(TEXTO DE REFERENCIA):

——

En las listas de apuestas de los llamados a sustituir a Barenboim como director musical de la Scala, Daniele Gatti (Milán, 1961) ocupó por un tiempo la pole position. Imaginamos la ilusión que puede generar en un milanés tomar las riendas del sacrosanto templo scaligero, a pesar de sus laberíntico funcionamiento interno. Al final fue otro maestro oriundo de la capital lombarda el que se quedó el puesto: Riccardo Chailly. El presumible desencanto no duró mucho. La excelsa Concertgebouw le otorgó mando en plaza en Ámsterdam, tras el paso atrás de su actual titular, un Mariss Jansons acuciado por los incidentes cardiacos. El nombramiento supone auparse a una de las cimas más deseadas del mapa sinfónico mundial. Su cabeza parece ya en la capital holandesa, pero Gatti debe rematar su legislatura al frente de la Orquesta Nacional de Francia. Con la formación gala, precisamente, se presenta en España para firmar dos conciertos (con Ibercámera en Barcelona el 23 y con La Filarmónica en Madrid el 25). En atriles, un llamativo binomio romántico-impresionista.



-¿Con qué criterio ensarta el romanticismo de la Cuarta de Chaikovski con el impresionismo de Ravel (La valse) y Debussy (La mer), dos mundos tan dispares?

-Me gusta presentar piezas completamente diferentes en un mismo concierto. Es una manera de acercarse a la experiencia caprichosa de escuchar música en casa: una tarde te pones primero un concierto de pianoforte de Mozart y luego cambias el tercio con unas arias de la Carmen de Bizet. Un concierto no tiene por qué ser lineal o coherente estilísticamente. En los 20 minutos de pausa, la gente echa un rato de charla, toma un café, se fuma un cigarro y, tras ese protocolo, ya se ha despejado lo suficiente como para abrirse a otros lenguajes.



-París no es una plaza sencilla para un director de orquesta. ¿Qué balance hace de su paso por allí?

-Es una ciudad muy competitiva, con tres orquestas sinfónicas cohabitando. Me marcho en un buen momento, antes de que nadie me enseñe la puerta (ríe). Estoy satisfecho con todo lo que hemos realizado: los ciclos de Mahler, Brahms, Beethoven...; las óperas Falstaff, el Parsifal en versión concierto y Macbeth, que haremos ahora; y también el disco dedicado a Debussy. Pero el balance que lo hagan otros. Yo estoy siempre en movimiento, preparando ya la llegada a la Concertgebouw.



-Todo un desafío...

-Intentaré ser digno de la confianza que han depositado en mí esta orquesta histórica. Mi designación se produce en el momento justo, en plena madurez. Me alegro porque estos nombramientos a veces llegan demasiado pronto o demasiado tarde.



-Su candidatura, frente a otras que se consideraron [Daniel Harding o Ivan Fischer], parece representar un continuismo con la tradición de la Concertgebouw...

——

(DATOS SUMINISTRADOS):
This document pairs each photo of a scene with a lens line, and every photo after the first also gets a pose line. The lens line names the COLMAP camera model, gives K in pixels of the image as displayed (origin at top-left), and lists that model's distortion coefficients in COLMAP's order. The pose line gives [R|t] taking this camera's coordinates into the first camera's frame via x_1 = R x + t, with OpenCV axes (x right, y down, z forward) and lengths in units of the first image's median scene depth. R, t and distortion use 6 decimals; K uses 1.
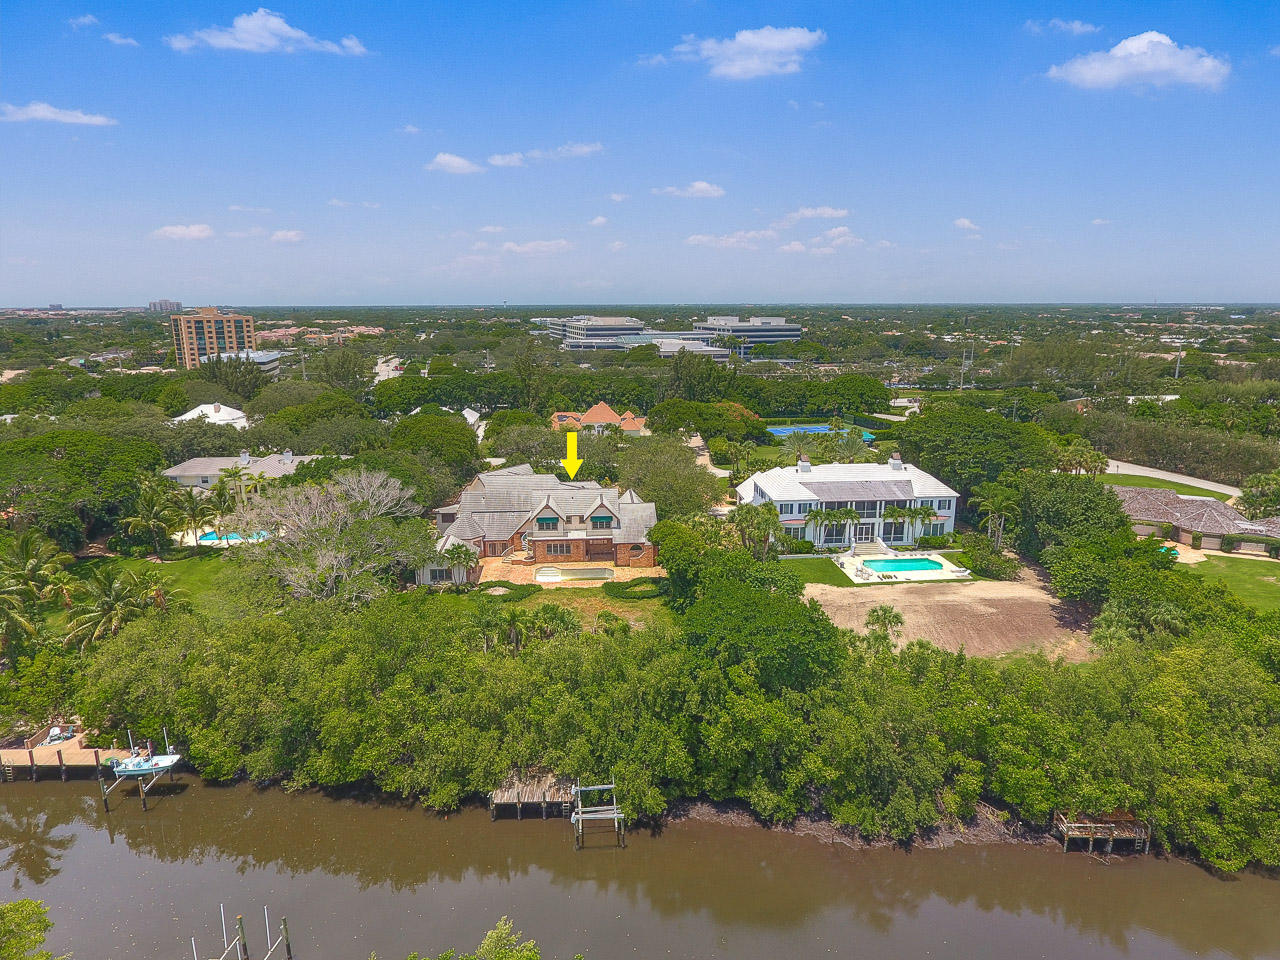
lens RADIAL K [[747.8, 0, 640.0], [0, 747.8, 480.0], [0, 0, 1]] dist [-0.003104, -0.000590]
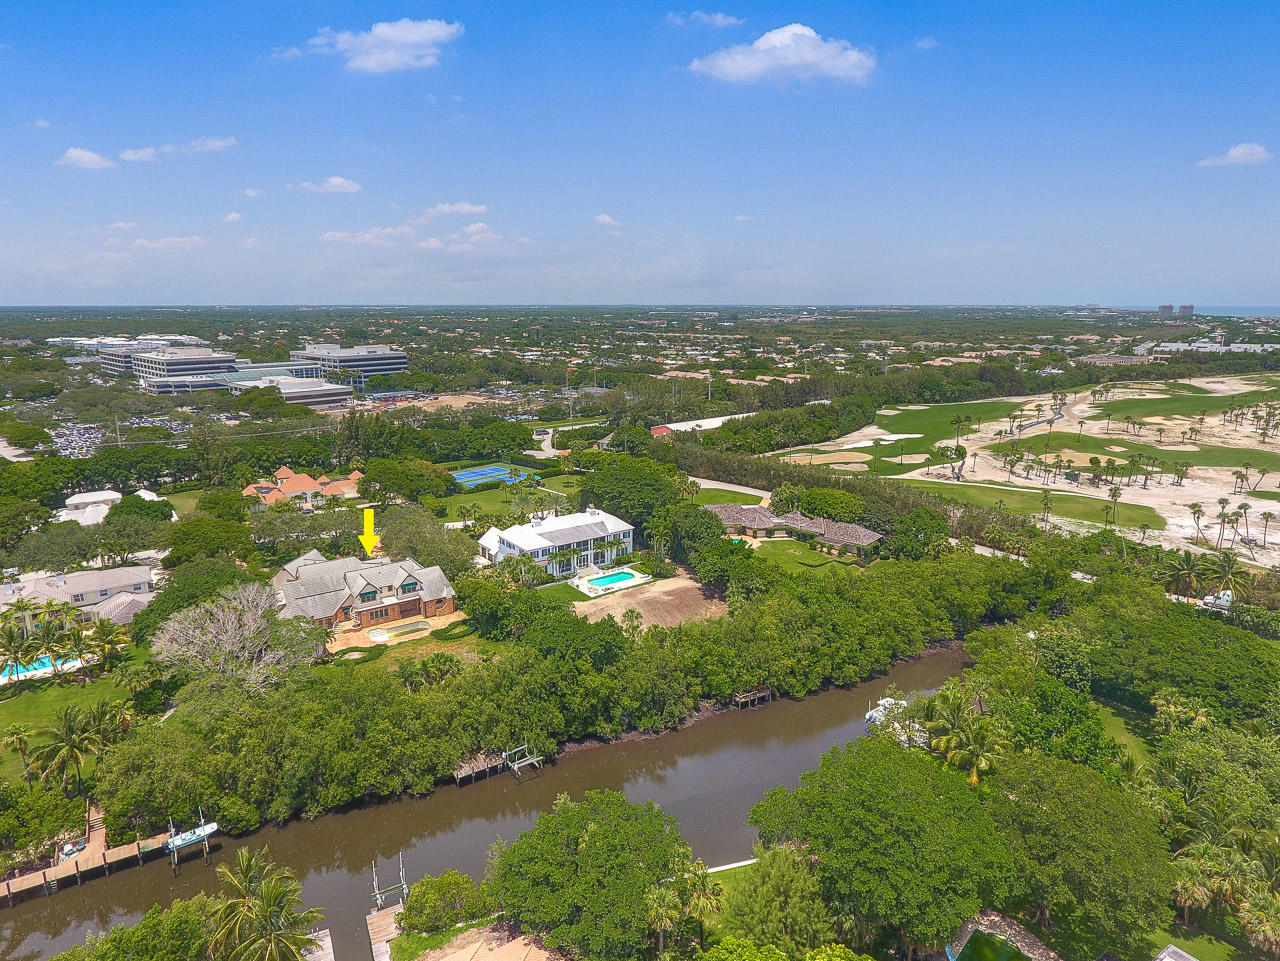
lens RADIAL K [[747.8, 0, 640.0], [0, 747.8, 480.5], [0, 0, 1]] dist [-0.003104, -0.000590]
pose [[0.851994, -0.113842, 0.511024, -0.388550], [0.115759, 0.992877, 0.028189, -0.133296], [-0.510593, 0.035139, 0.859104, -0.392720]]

——

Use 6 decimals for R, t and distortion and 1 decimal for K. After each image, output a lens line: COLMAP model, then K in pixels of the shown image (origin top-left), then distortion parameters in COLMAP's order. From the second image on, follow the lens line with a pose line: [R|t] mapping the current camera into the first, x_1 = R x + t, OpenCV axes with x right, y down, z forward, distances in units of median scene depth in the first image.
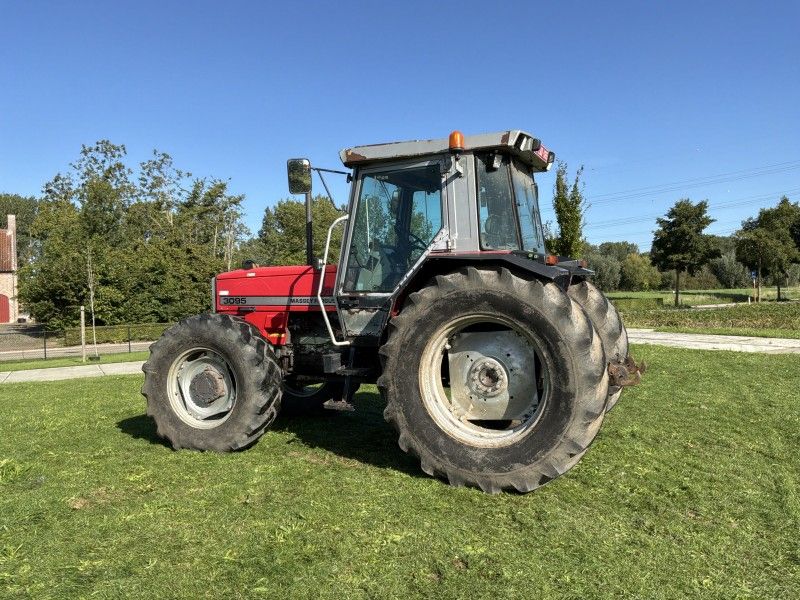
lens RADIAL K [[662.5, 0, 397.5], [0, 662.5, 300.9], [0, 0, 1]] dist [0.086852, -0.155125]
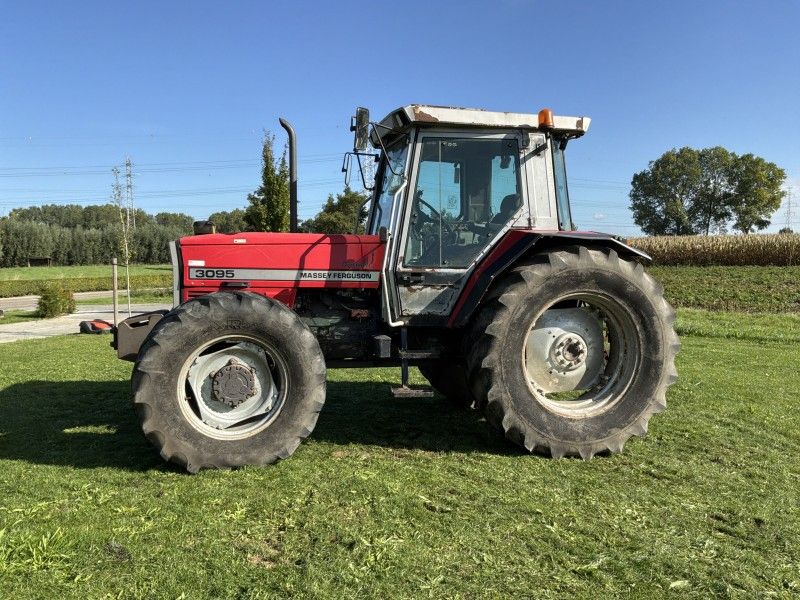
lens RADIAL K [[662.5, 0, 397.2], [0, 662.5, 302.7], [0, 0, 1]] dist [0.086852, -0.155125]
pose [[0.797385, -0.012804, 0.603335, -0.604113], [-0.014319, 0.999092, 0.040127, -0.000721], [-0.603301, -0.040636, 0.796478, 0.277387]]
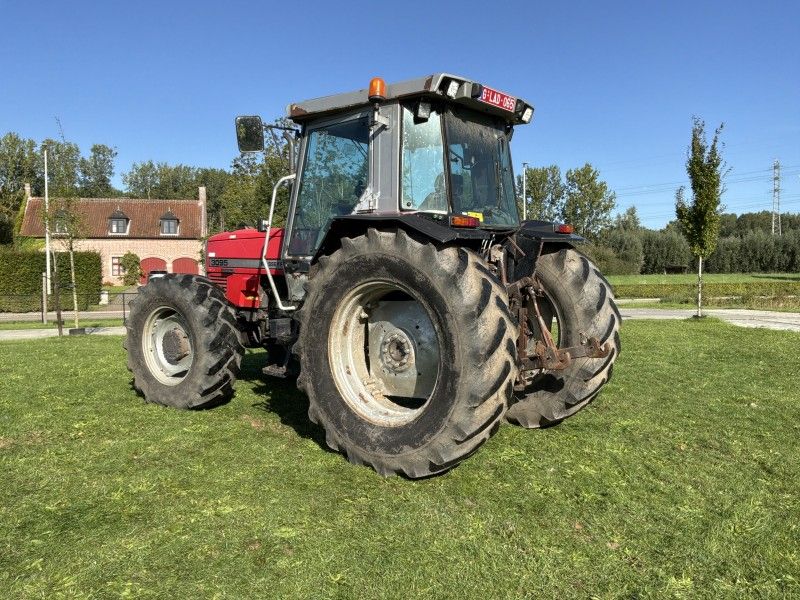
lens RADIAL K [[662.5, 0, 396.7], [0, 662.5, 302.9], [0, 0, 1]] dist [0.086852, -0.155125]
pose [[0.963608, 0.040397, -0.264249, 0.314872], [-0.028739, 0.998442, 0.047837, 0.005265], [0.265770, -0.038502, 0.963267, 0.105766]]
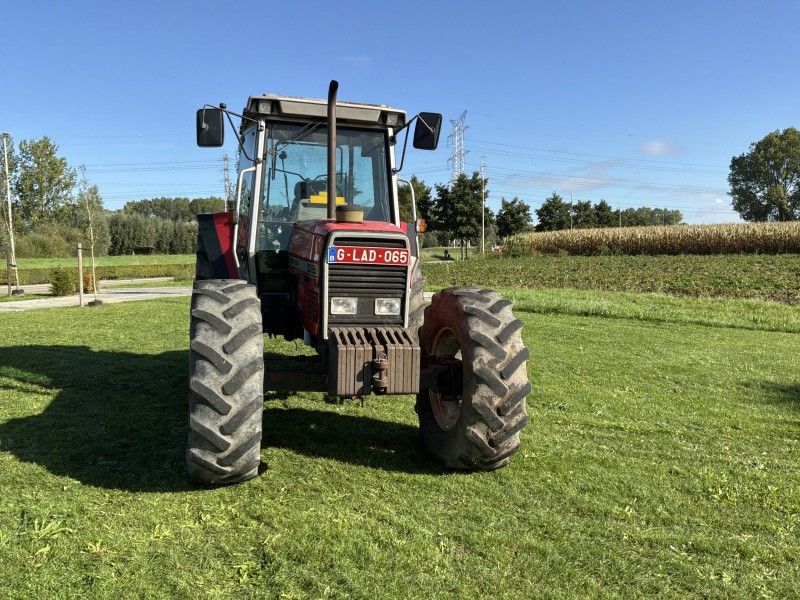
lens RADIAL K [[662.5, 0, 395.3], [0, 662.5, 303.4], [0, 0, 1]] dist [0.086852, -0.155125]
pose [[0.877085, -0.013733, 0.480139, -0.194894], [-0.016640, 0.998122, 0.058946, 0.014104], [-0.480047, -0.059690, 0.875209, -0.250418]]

——

(EJERCICIOS PROPUESTOS):
1) Responda, a partir de la entrevista a Daniele Gatti, las siguientes preguntas:
(a) ¿Qué director se quedó finalmente con el puesto de director musical de la Scala?
(b) ¿En qué ciudades, con qué entidades y en qué días ofrece Gatti sus dos conciertos en España?
(c) ¿Cuántas orquestas sinfónicas cohabitan en París según Gatti?
2) Reescriba como lista el párrafo de la entrevista a Daniele Gatti que empieza por "Es una ciudad muy competitiva", conservando sus datos principales.

(SOLUCIONES):
1)
(a) Riccardo Chailly.
(b) En Barcelona, con Ibercámera, el 23, y en Madrid, con La Filarmónica, el 25.
(c) Tres.

2)
- París es una ciudad muy competitiva, con tres orquestas sinfónicas cohabitando.
- Gatti se marcha en un buen momento, antes de que nadie le enseñe la puerta.
- Está satisfecho con lo realizado:
  - ciclos de Mahler, Brahms y Beethoven;
  - las óperas Falstaff, Parsifal en versión concierto y Macbeth, que harán ahora;
  - un disco dedicado a Debussy.
- Deja que el balance lo hagan otros.
- Ya prepara su llegada a la Concertgebouw.